French hotel giant Accor and Qatar’s Katara Hospitality are set to make a major push into sub-Saharan Africa. A year after the plan was announced in July 2018, the capital management firm administrating the partnership has closed the initial Kasada Hospitality Fund LP, with $350 million contributed by Katara and $150 million by Accor.
The investment will be focused on acquiring assets in sub-Saharan Africa, and according to Kasada Capital Management CEO Olivier Granet that will include greenfield, brownfield, distress and other opportunities that will all be managed under Accor flags. Granet said he’s excited to be a part of the team assembled for the regulated fund.
“The origin of the fund is based on analysis on the market and what is needed,” he said. “There is a lot of expectation about Africa, especially sub-Saharan Africa, but the reality is that there is a limited number of hotels. We are an independent platform identifying opportunity and putting into place the right financing structure.”
Granet added competition for the new entity comes from only a few market players, notably in Morocco and South Africa. “South Africa has very sophisticated investors, but they are mainly focused on South Africa,” he said.
Accor CEO Sébastien Bazin reiterated what he said in the 2018 news release on the deal, noting African demand and travel trends point to “increasing and sizeable needs for quality hospitality.” He said the investment plan will be a difference-maker in the African hotel market.
“The money is in place and will attract the best people, who will wait to work with them rather than take on other opportunities, and Granet said there currently are between four and five times more hotels in the Middle East than in the whole of Africa. This is due to the difficulties of developing in Africa, and those obstacles still exist.
“There is a gap between the hotel companies and the local investors who wants to develop Africa,” he said. “(The latter) have some land, but for them to access financing with good conditions is very challenging. Banks and (development finance institutions) do have strong interest and the understanding that hotels bring in jobs and have a positive impact on economic activity, but to develop hotels one by one with local developers, they are not left feeling comfortable in that situation.
“You need a number of market players—designers, constructors, equipment companies—but to put the resources in place for one hotel at a time is challenging.” Kasada’s structure also gives it a noticeable advantage in Africa.
“(Kasada) acting as a co-investor to local investors helps bridge these gaps,” Granet said. “We are not reinventing the world, to be a new type of fund or a (real estate investment trust), both of which have been proven to be successful. What is new is that such a vehicle does not exist in Africa, at least of this size.”
In terms of geography, the three companies will focus on sub-Saharan Africa and key cities that provide for the emerging African middle classes. “We are looking at quality across all the market segments, but with a focus on economy, midscale and serviced apartments. It is about value for money and catering to a young population,” Granet said.
He said there is a need for internationally branded hotels, rather than independent boutiques, but all properties regardless of their styling will require social areas, bars and restaurants.

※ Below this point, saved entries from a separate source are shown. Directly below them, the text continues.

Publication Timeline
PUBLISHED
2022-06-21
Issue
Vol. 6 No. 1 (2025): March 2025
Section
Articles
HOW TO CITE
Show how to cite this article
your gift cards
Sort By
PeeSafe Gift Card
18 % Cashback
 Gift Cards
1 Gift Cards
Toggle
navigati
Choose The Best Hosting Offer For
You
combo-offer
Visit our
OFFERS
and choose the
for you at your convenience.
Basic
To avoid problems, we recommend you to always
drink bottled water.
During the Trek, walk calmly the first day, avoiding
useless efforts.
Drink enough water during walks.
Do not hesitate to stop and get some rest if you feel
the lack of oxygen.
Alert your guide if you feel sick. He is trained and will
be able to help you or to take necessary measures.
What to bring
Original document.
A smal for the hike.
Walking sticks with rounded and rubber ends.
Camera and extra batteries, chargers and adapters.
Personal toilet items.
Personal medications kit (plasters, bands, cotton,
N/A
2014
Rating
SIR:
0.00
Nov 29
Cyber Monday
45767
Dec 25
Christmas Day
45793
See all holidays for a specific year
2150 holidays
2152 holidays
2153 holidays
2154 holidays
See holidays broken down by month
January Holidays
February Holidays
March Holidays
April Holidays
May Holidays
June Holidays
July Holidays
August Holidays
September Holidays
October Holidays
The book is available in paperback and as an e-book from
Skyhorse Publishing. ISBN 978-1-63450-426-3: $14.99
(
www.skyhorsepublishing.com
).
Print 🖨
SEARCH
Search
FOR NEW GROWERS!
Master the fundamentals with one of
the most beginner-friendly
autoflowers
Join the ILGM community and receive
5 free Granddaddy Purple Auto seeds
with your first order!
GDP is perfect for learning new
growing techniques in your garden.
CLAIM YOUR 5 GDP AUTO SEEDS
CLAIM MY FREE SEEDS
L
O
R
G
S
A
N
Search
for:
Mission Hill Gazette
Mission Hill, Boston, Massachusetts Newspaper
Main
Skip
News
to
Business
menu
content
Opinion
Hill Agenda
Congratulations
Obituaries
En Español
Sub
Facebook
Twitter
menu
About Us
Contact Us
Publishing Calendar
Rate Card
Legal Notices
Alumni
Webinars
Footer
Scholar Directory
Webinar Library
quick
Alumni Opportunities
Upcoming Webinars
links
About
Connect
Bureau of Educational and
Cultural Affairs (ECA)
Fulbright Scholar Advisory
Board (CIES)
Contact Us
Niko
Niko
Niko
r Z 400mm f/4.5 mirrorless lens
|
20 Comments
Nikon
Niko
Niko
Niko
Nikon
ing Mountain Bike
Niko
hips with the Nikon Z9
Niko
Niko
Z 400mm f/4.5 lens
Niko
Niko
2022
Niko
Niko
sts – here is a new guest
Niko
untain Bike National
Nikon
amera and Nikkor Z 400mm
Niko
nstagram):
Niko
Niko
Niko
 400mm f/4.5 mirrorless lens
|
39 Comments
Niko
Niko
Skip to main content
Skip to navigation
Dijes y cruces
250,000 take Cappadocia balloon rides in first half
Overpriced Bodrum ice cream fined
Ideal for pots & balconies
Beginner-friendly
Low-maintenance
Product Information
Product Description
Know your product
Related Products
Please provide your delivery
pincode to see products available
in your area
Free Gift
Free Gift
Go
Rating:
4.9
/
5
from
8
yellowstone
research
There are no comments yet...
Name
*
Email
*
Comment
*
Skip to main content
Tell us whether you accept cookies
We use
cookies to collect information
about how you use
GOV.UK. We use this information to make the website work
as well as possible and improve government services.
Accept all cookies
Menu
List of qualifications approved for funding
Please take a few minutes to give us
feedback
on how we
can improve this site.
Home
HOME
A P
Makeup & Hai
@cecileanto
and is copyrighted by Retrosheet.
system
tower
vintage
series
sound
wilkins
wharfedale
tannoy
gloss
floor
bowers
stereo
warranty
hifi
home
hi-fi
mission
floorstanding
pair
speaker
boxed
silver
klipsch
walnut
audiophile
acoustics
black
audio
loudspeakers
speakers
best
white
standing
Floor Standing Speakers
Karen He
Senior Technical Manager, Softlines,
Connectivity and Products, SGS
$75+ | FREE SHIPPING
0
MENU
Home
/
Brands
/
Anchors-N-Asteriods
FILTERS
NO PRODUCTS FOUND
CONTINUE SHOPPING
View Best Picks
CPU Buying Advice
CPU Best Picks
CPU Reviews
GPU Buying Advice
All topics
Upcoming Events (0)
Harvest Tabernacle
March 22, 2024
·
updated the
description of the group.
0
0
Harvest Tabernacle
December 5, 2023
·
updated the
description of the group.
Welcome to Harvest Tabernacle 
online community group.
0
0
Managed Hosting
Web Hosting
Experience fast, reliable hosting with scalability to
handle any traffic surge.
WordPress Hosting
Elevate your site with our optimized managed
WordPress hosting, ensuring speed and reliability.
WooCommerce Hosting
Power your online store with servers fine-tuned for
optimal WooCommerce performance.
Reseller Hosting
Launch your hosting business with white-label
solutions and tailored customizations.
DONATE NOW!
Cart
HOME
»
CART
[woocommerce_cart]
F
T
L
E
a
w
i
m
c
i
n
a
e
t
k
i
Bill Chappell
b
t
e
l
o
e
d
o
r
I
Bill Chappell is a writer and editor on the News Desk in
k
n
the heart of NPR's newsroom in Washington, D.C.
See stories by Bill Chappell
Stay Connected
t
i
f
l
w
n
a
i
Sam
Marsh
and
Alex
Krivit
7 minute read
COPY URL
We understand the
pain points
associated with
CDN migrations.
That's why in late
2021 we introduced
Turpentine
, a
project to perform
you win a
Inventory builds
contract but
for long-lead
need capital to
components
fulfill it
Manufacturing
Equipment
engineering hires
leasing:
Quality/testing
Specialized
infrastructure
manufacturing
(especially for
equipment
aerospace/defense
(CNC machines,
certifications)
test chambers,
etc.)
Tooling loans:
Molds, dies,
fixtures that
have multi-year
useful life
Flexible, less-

“One figure that strikes me the most is that the number of passengers in Africa is less than 3% of the worldwide number of passengers, and what with the expected population increase here, that percentage will grow,” Granet said. “We have very strong goals in terms of sustainable development and job creation. That also applies to creativity in construction, materials, water and energy and to be sure all of this is well-adapted to African markets. The idea is to push boundaries.”
The partnership might consider a second round of funding, but the initial focus is on the capital and opportunity already in the bank and on the table, he said. “We expect to raise double our $500 million in debt in the future,” Granet said.